Current Management of Gestational Diabetes Mellitus

Guido Menato; Simona Bo; Anna Signorile; Marie-Laure Gallo; Ilenia Cotrino; Chiara Botto Poala; Marco Massobrio


Expert Rev of Obstet Gynecol. 2008;3(1):73-91. 

In This Article

Intrapartum Management

The goal of intrapartum management is to maintain normoglycemia in order to prevent neonatal hypoglycemia. Patients with diet-controlled diabetes will not require intrapartum insulin and may simply need glucose level monitoring on admission for delivery. During the labor patients with insulin-requiring diabetes need capillary hourly monitoring of blood glucose levels. Target values are 80-110 mg/dl.[110]

Published protocols for intrapartum management of patients with insulin requiring diabetes recommend low-dose insulin infusion. These guidelines are based on small case series and observational studies.[110] The only published comparative trial evaluated intravenous insulin versus CSII for the management of patients with insulin requiring diabetes in labor. The study showed the continuous pump to be superior in achieving and maintaining metabolic control. Golde et al. demonstrated that 48% of diabetic patients did not require insulin in labor.[109]

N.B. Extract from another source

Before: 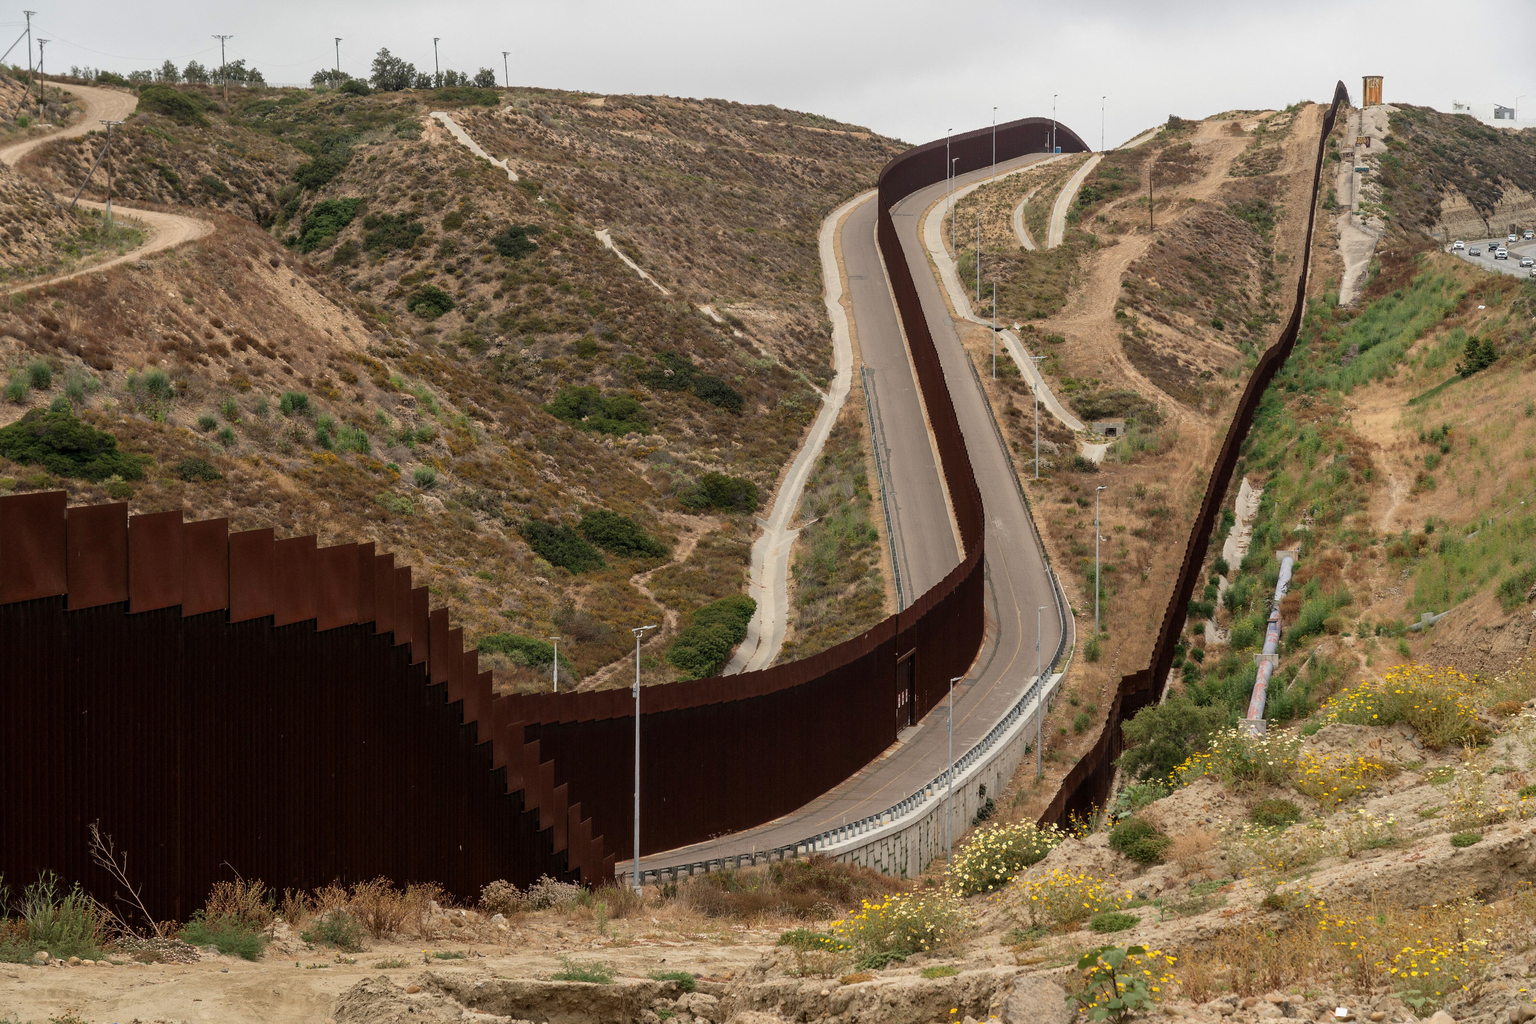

A study validated these findings and suggests that supplemental 5% dextrose in active labor when the maternal glycemia is below 100 mg/dl is sufficient. For blood glucose concentrations exceeding 100 mg/dl, no dextrose is included in the intravenously administered solution. If the blood glucose level increases above 120 mg/dl, 2-4 U of regular insulin is given by intravenous push every hour that the blood glucose concentration is above 120 mg/dl.[110] A recent randomized clinical trial evaluated that there is no difference in mean maternal intrapartum capillary blood glucose whether patients with insulin-requiring diabetes were placed on maintenance dextrose intravenous fluids and a concurrent adjusted insulin drip or their fluids were rotated between glucose-containing and nonglucose-containing intravenous fluids. Either method seems adequate to control maternal blood sugar in labor or there was no difference in neonatal outcomes.[111]

After birth, the infant of a patient with GDM should be observed closely for hypoglycemia, hypocalcemia and hyperbilirubinemia.[15] Neonatal hypoglycemia occurs more often in pregnancies complicated by GDM, resulting in possible coma or even death if undetected. A study observed a 24% prevalence of neonatal hypoglycemia in infants born from GDM mothers, despite treatment during pregnancy; no cases were observed in a nondiabetic control group.[93]